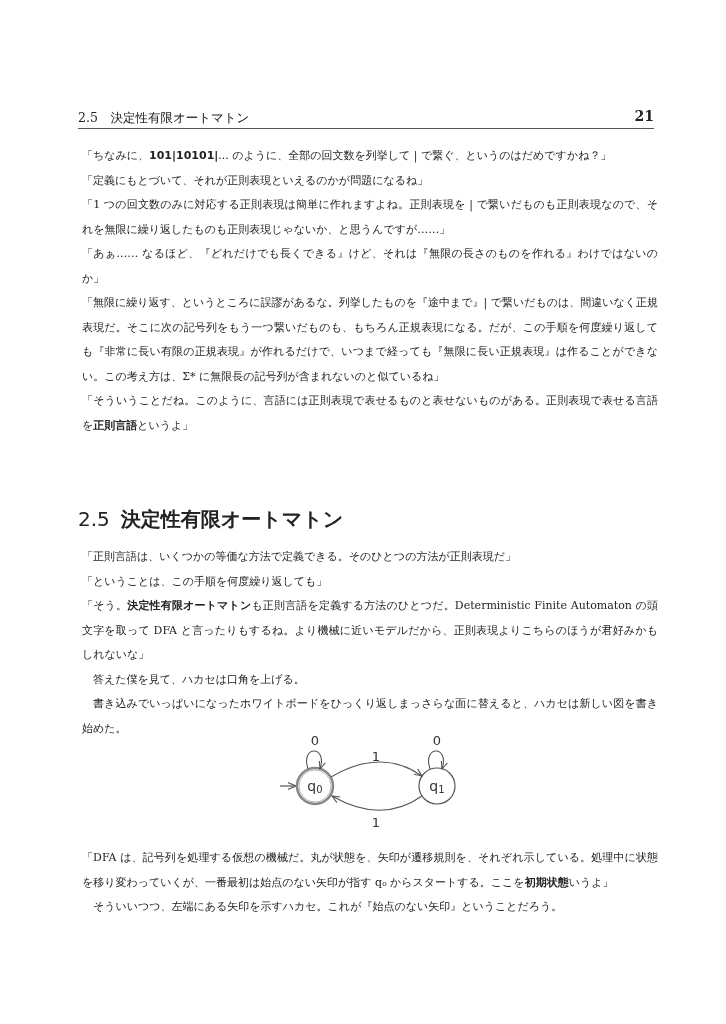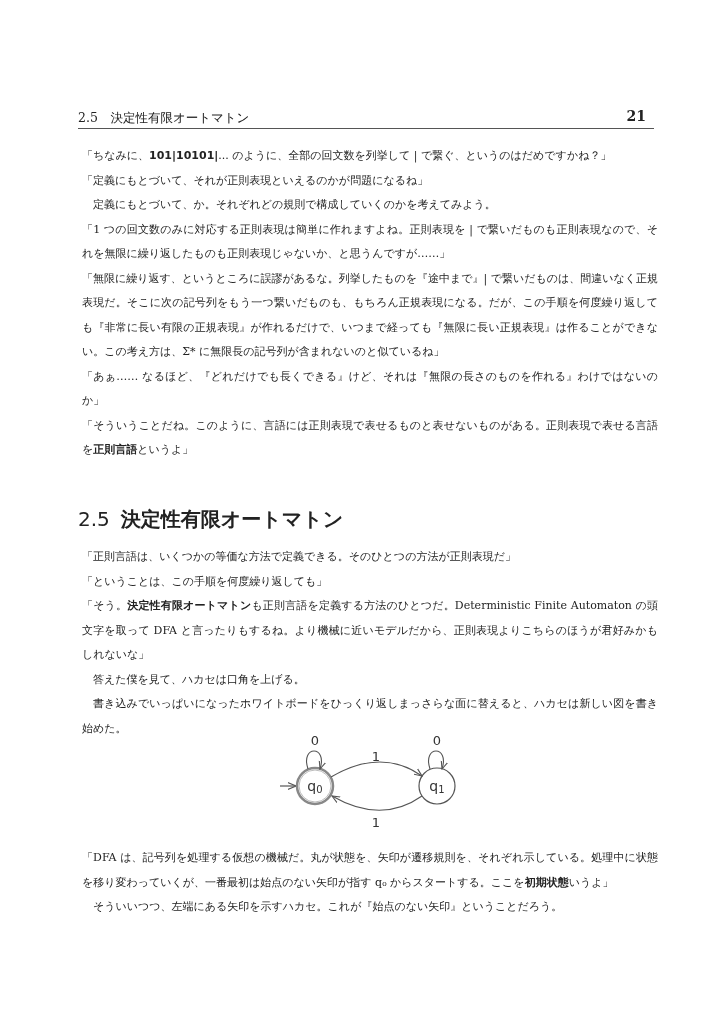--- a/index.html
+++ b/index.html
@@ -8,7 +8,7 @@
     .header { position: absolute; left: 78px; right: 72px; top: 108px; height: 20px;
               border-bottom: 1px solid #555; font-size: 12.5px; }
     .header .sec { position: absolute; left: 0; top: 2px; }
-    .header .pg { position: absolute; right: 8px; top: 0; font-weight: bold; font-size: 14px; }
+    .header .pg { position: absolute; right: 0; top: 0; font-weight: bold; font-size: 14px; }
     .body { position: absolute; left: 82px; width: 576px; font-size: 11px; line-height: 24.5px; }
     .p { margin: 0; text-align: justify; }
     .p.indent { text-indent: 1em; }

...

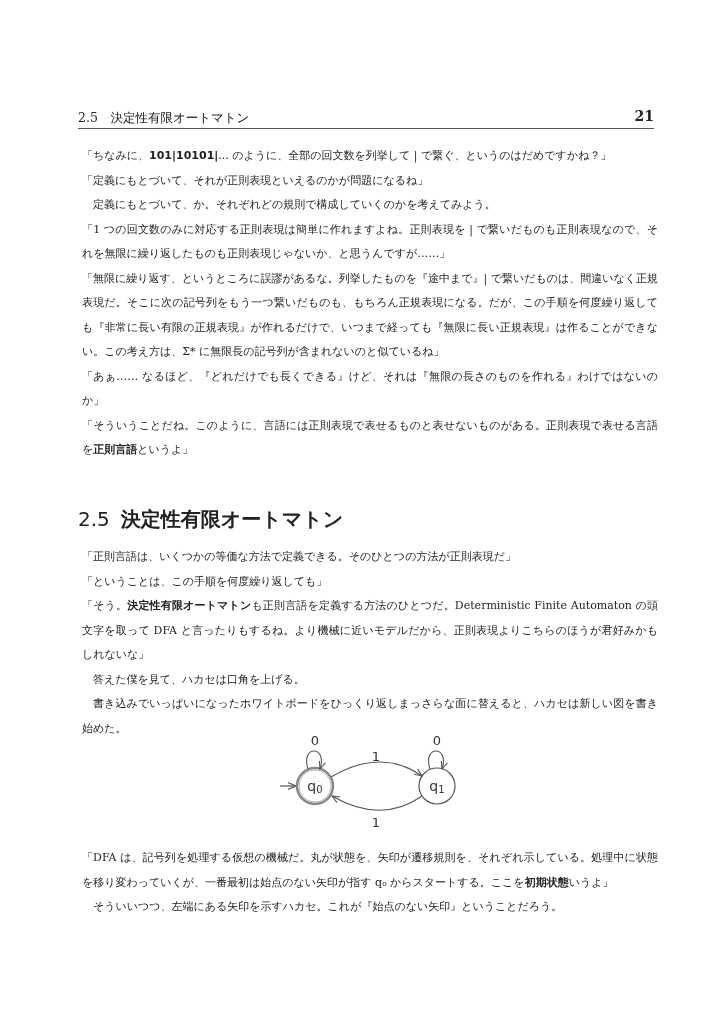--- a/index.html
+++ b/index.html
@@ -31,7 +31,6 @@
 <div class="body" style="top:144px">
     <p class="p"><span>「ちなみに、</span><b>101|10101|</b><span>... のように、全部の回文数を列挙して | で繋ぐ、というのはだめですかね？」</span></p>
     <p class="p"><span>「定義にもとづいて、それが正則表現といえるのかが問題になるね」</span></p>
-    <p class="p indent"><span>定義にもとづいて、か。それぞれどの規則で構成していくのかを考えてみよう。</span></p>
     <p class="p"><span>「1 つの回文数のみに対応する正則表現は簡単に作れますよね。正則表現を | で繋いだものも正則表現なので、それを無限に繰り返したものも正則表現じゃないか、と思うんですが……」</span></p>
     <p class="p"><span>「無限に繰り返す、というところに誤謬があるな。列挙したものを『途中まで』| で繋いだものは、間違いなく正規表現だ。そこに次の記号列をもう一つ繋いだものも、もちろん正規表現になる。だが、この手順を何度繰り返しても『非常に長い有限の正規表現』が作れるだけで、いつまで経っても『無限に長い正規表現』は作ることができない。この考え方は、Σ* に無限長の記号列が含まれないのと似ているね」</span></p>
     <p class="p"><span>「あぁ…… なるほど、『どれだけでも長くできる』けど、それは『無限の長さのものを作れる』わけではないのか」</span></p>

YOUR INSTRUCTIONS:
Report each line above that includes the string "height".

EXERCISE OUTPUT:
     .header { position: absolute; left: 78px; right: 72px; top: 108px; height: 20px;
     .body { position: absolute; left: 82px; width: 576px; font-size: 11px; line-height: 24.5px; }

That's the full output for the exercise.